29
Debugging & Incident Playbook
Debugging and incident response keep LLM features stable when things break in prod.
1) Fast Triage
- Capture request/response (scrub PII) with trace IDs, model, config version, retries.
- Classify errors: 4xx (config/auth), 429 (rate), 5xx (provider), format failures.
- Check recent deploy/config change; roll back if spiking errors.
2) Common Failures & Fixes
- Schema/format fail: tighten prompts; add format-repair retry path.
- Hallucination/citation miss: enforce “answer only from context”; reduce temperature; add rerank.
- Latency spike: provider health? queue lag? switch to backup model/region.
- Cost spike: large prompts? history not trimmed? enforce caps; enable cache.
3) Playbooks
- 401/403: key/permission expired; rotate key; verify env vars.
- 429: reduce concurrency; add jittered backoff; activate rate limiter.
- 5xx: fail-open vs fail-closed policy; fallback model; partial responses.

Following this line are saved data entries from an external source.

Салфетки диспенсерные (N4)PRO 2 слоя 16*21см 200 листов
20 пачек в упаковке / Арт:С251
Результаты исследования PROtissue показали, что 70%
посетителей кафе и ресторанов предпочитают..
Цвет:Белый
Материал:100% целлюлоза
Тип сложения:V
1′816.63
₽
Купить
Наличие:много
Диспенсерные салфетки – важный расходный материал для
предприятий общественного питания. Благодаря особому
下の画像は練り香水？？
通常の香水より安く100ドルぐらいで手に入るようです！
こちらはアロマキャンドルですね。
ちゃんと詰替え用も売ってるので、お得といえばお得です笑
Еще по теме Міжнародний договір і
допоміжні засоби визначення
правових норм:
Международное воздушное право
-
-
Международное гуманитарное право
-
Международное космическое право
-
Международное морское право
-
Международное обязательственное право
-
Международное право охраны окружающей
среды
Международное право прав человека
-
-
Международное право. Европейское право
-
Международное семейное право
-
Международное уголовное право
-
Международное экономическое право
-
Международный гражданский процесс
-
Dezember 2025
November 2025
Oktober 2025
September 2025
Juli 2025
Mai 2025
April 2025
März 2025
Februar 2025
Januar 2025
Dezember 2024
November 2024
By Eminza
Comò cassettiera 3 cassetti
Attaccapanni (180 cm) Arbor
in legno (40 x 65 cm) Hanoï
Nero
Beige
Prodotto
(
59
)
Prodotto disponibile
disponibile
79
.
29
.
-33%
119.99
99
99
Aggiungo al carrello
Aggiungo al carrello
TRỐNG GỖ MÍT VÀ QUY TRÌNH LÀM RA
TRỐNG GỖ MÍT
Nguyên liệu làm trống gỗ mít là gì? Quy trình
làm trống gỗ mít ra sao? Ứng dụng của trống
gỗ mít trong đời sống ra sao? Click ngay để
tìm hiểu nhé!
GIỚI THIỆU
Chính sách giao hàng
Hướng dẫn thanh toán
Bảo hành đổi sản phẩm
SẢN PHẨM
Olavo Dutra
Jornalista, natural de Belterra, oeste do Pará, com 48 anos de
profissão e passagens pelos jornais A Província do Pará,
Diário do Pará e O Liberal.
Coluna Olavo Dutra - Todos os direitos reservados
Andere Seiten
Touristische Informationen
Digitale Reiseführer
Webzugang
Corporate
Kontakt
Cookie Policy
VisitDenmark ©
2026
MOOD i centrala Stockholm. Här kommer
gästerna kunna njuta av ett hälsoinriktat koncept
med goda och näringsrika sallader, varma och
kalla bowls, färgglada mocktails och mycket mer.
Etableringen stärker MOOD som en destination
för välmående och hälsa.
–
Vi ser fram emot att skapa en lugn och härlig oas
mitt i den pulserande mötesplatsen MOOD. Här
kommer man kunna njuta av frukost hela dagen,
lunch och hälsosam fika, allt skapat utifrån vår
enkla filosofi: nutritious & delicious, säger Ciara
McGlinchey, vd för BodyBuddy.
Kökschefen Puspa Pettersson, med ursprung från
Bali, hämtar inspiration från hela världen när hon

- Tool failures: sandbox limits, timeout; circuit-break noisy tools.
4) Observability Essentials
- Traces: per-call timing (provider, embedding, retrieval, rerank, LLM).
- Metrics: success rate, P95 latency, tokens, retries, fallback rate.
- Logs: compact, structured; avoid sensitive payloads; link to trace IDs.
5) Runbooks & Ownership
- Per-feature runbook: known errors, dashboards, rollback steps, alert thresholds.
- On-call: rotation, paging rules; severity definitions; comms template.
- Postmortems: root cause, fixes, tests added, regression checks; track action items.
6) Resilience Patterns
- Fallback hierarchy: primary/secondary models; cached answer when all fail.
- Graceful degradation: shorter answers, smaller model, or non-streaming.
- Idempotency + retries with limits; DLQ for repeated failures.
7) Readiness Tests
- Chaos drills: kill primary provider; inject latency; verify fallback/alerts.
- Load tests: check 429 behavior and queueing.
- Contract tests: prompts/models/tool schemas unchanged across deploys.
8) Minimal Checklist
- Trace IDs in every log; dashboards for errors/latency/cost.
- Playbooks for 401/403, 429, 5xx, schema fail, hallucination.
- Fallback + kill switch ready; alerting hooked to on-call.